Failure To Deliver

Posted 30 Oct 2008

Promises are being broken at an alarming rate.  Most of the derivative contracts that vaporized Lehman Brothers are requiring settlement in US Dollars stimulating demand.  Ironically, many are herding into the US Dollar which is akin to running towards the explosion for safety. 

As a result the US Dollar rally has been extremely strong.  There have been record failure to delivers of about $2.5 trillion in US T-Bills.  But this behavior is predictable during the deflationary Kondratieff Winter.

The US Treasury Bill and physical Federal Reserve Notes abut physical gold and silver at the tip of the liquidity pyramid.  This leads to a negatively correlated price relationship.  The other currencies, which are really the Dollar in one way or another, will evaporate first. 

Gold has recently reached all-time highs in the A$, £, C$, Indian Rupee, and the South African Rand.  Gold is about 70€ from an all-time high.  In this deflationary credit contraction these currencies are evaporating and things will get exciting as the last layer of evaporation intensifies through hyperinflation.

The Federal Reserve has recently cut the federal funds rate to a historic 1%.  The futures market has priced in additional cuts by Dec 16.  The CPI rate is positive and the real inflation rate is even worse.  This leads to a negative real return for the US Dollar. 

In other words, those who wish to be safe and liquid are herding into a financial asset with an official real interest rate around (4%).  Why would someone put their liquidity into such an instrument, subject to counter-party and payment risk, when they could store it in a tangible asset like physical gold bullion with GoldMoney for (.18%)?  Negative real returns for fiat currency are extremely bullish for the precious metals.

Argentina recently nationalized the pension system.  Thousands of people mostly around Buenos Aires and the other big cities marched in the streets banging pots and pans together. They are referred to as cacerolazos or pot bangers.  I suppose this is their way to cause political pain without hauling out the guillotine after their entire life savings is stolen?

Americans may not be far behind in grabbing their pots and pans.  The Pension Protection Act of 2006 requires 94% funding of defined benefit pension plans.  The value of so-called defined benefit plans was about $1.3 trillion at the end of September.  By Oct. 24 the value had evaporated to $1.1 trillion.  Lines of credit are being revoked and asset back commercial paper markets are nearly frozen but for Fed intervention. 

This $200 billion shortfall brings the funding level to about 85%.  As a result, companies including names such as Dow Chemical, BNSF, Lockheed Martin, GM, etc. will have to burn through cash dumping it into the pension funds while access to credit is constricted.  Of course, they are pandering to Congress for a bailout.  A lowly $8.4 trillion has dissipated from American retirement plans this year.  When will the pot banging start?

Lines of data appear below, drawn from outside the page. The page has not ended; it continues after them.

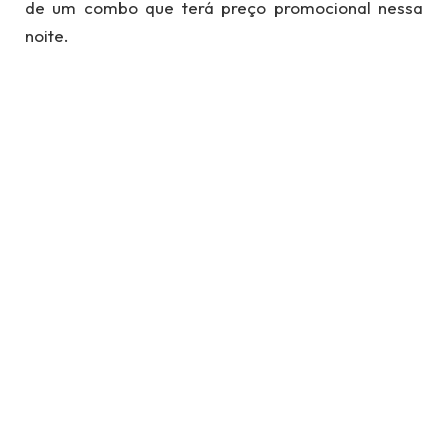
de um combo que terá preço promocional nessa
noite.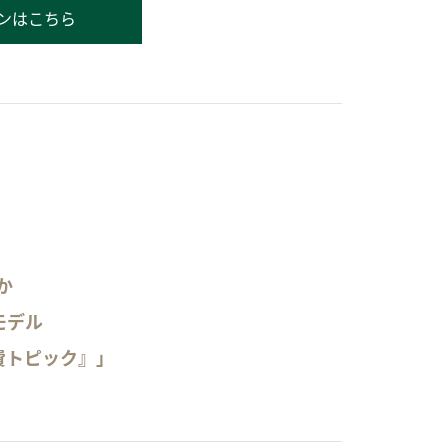
ンはこちら
か
モデル
費トピック』」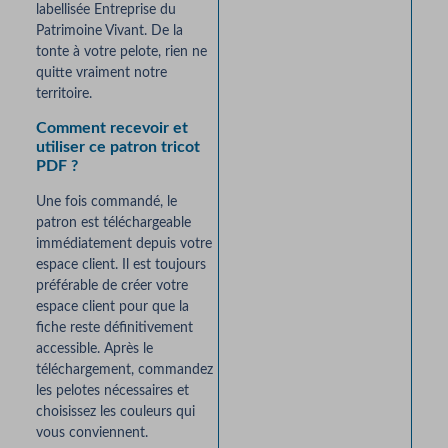
labellisée Entreprise du
Patrimoine Vivant. De la
tonte à votre pelote, rien ne
quitte vraiment notre
territoire.
Comment recevoir et
utiliser ce patron tricot
PDF ?
Une fois commandé, le
patron est téléchargeable
immédiatement depuis votre
espace client. Il est toujours
préférable de créer votre
espace client pour que la
fiche reste définitivement
accessible. Après le
téléchargement, commandez
les pelotes nécessaires et
choisissez les couleurs qui
vous conviennent.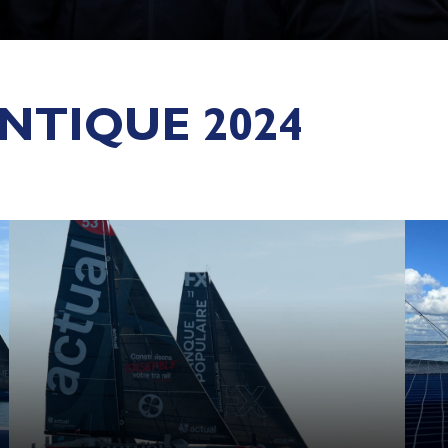
NTIQUE 2024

I would talk about how when most people log in to their brokerage account and see X shares of Y company that they really own X FTDs, or Failure To Delivers, of Y company but that may occupy an article all to itself.  For example, OverStock.com has sold about 19 million shares but the markets seem to think there are 35-40 million shares owned by investors. 

Some experts assert that FTDs make up more than 45% of stock market volume.  If you were naked short about $2.5 trillion of a financial asset like the US Dollar that could become worthless what would you want its value to go to?

As the US Dollar system continues to evaporate there will be a lot of confusion.  A lot of assets and purchasing power will be up for grabs all at once.  Millions are seeing the failure to deliver of their retirement planning.  These are merely consequences resulting from an incorrect assumption of what is ‘risk-free’.

My advice still stands:  Through the use of trusted institutions and assets like GoldMoney remove as many layers of risk between you and your purchasing power.